The debate over just how common ARs are has been a matter of legal contention at the federal level for several years.

In 2014, upholding Maryland’s strict new gun control laws, U.S. District Judge Catherine C. Blake ruled that AR-15 style rifles and others “fall outside Second Amendment protection as dangerous and unusual arms.” Blake went on to explain her reasoning that the then-estimated 8.2 million AR-15 and AK-47 based semi-automatic rifles known imported to or produced in the country between 1990 and 2012 represent “no more than 3 percent of the current civilian gun stock.” Even this, she maintained, was highly concentrated in an even smaller “1 percent” of the U.S. population.

In 2016, Blake’s ruling was reversed by a three-judge panel of the 4th U.S. Circuit Court of Appeals who held that the same figure of guns, coupled with an estimated 75 million magazines “are so common that they are standard” with Chief Judge William Byrd Traxler, Jr. going on to say, “In sum, semi-automatic rifles and LCMs [large capacity magazines] are commonly used for lawful purposes, and therefore come within the coverage of the Second Amendment.”

Nonetheless, Traxler’s ruling was later overturned by a rare en banc panel of the entire court which stood behind the ban in a 10-4 ruling that the Supreme Court declined to review further.

The same year that Maryland’s ban was upheld, U.S. Sen. Dianne Feinstein, D-Calif., grilled Supreme Court nominee Neil Gorsuch on if AR-15s were in common use, or could be restricted as unusual, in line with the 2008 Heller case.

“In DC v. Heller, the majority opinion written by Justice Scalia recognized that — and I’m quoting, ‘Of course the Second Amendment was not unlimited,’ end quote. Justice Scalia wrote, ‘For example, laws restricting access to guns by the mentally ill or laws forbidding gun possession in schools were consistent with the limited nature of the Second Amendment.’ Justice Scalia also wrote that quote, ‘Weapons that are most useful in military service, M16 rifles and the like, may be banned,’ end quote without infringing on the Second Amendment,” said Feinstein.

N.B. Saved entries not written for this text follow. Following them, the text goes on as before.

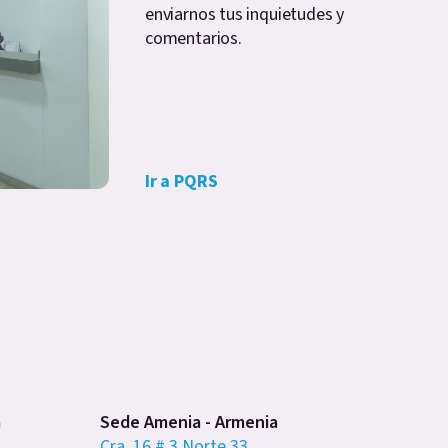
enviarnos tus inquietudes y
comentarios.
Ir a PQRS
a
Sede Amenia - Armenia
Cra. 16 # 3 Norte 33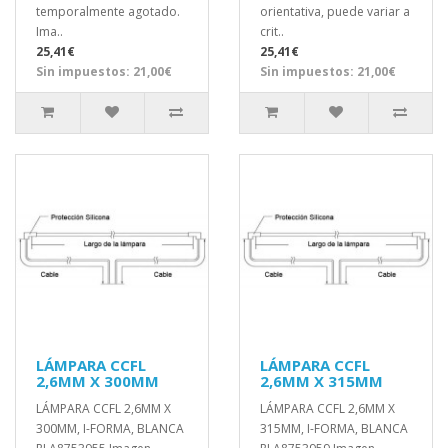
temporalmente agotado.
orientativa, puede variar a
Ima..
crit..
25,41€
25,41€
Sin impuestos: 21,00€
Sin impuestos: 21,00€
LÁMPARA CCFL
LÁMPARA CCFL
2,6MM X 300MM
2,6MM X 315MM
LÁMPARA CCFL 2,6MM X
LÁMPARA CCFL 2,6MM X
300MM, I-FORMA, BLANCA
315MM, I-FORMA, BLANCA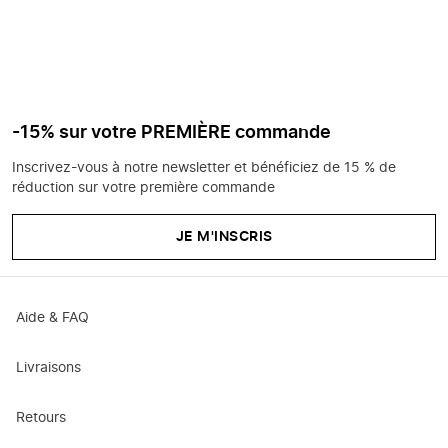
-15% sur votre PREMIÈRE commande
Inscrivez-vous à notre newsletter et bénéficiez de 15 % de
réduction sur votre première commande
JE M'INSCRIS
Aide & FAQ
Livraisons
Retours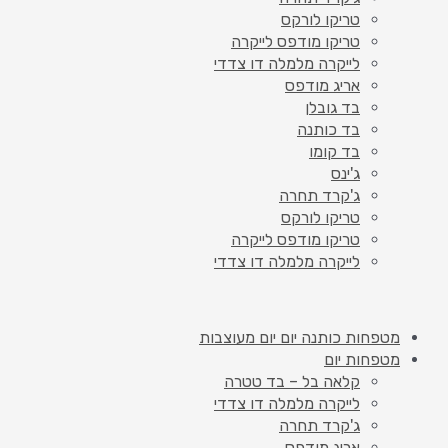
טריקו לורקס
טריקו מודפס לייקרה
לייקרה מלמלה דו צדדי
אריג מודפס
בד גובלן
בד כותנה
בד קומו
ג'ינס
ג'קרד תחרה
טריקו לורקס
טריקו מודפס לייקרה
לייקרה מלמלה דו צדדי
מטפחות כותנה יום יום מעוצבות
מטפחות יום
קלאה בל – בד טטרה
לייקרה מלמלה דו צדדי
ג'קרד תחרה
אריג מודפס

“Do you agree with that statement that under the Second Amendment weapons that are most useful in military service, M16 rifles and the like, may be banned?” she asked the nominee.

Gorsuch replied, saying, “Heller makes clear the standard that we judges are supposed to apply. The questions is whether it’s a gun in common use for self-defense and that may be subject to reasonable regulation. That’s the test as I understand it. There’s lots of ongoing litigation about which weapons qualify under those standards and I can’t pre-judge that litigation.”

Feinstein this month returned to the same argument with Supreme Court nominee Brett Kavanaugh.

“Most handguns are semi-automatic,” Kavanaugh said. “And the question came before us of semi-automatic rifles and the question was, ‘Can you distinguish as a matter of precedent?’ Again, this is all about precedent for me, trying to read exactly what the Supreme Court said and if you read the McDonald case. And I concluded that it could not be distinguished as a matter of law, semi-automatic rifles from semi-automatic handguns. And semi-automatic rifles are widely possessed in the United States. There are millions and millions and millions of semi-automatic rifles that are possessed. So that seemed to fit common use and not being a dangerous and unusual weapon.”

In the end, Feinstein concluded that “By arguing that AR-15s can’t be regulated, Brett Kavanaugh made crystal clear that he’s to the right of Justice Scalia on guns,” she said on social media after the hearing. “Even pro-gun Justice Scalia knew the 2nd Amendment did not protect all weapons in his opinion in Heller.”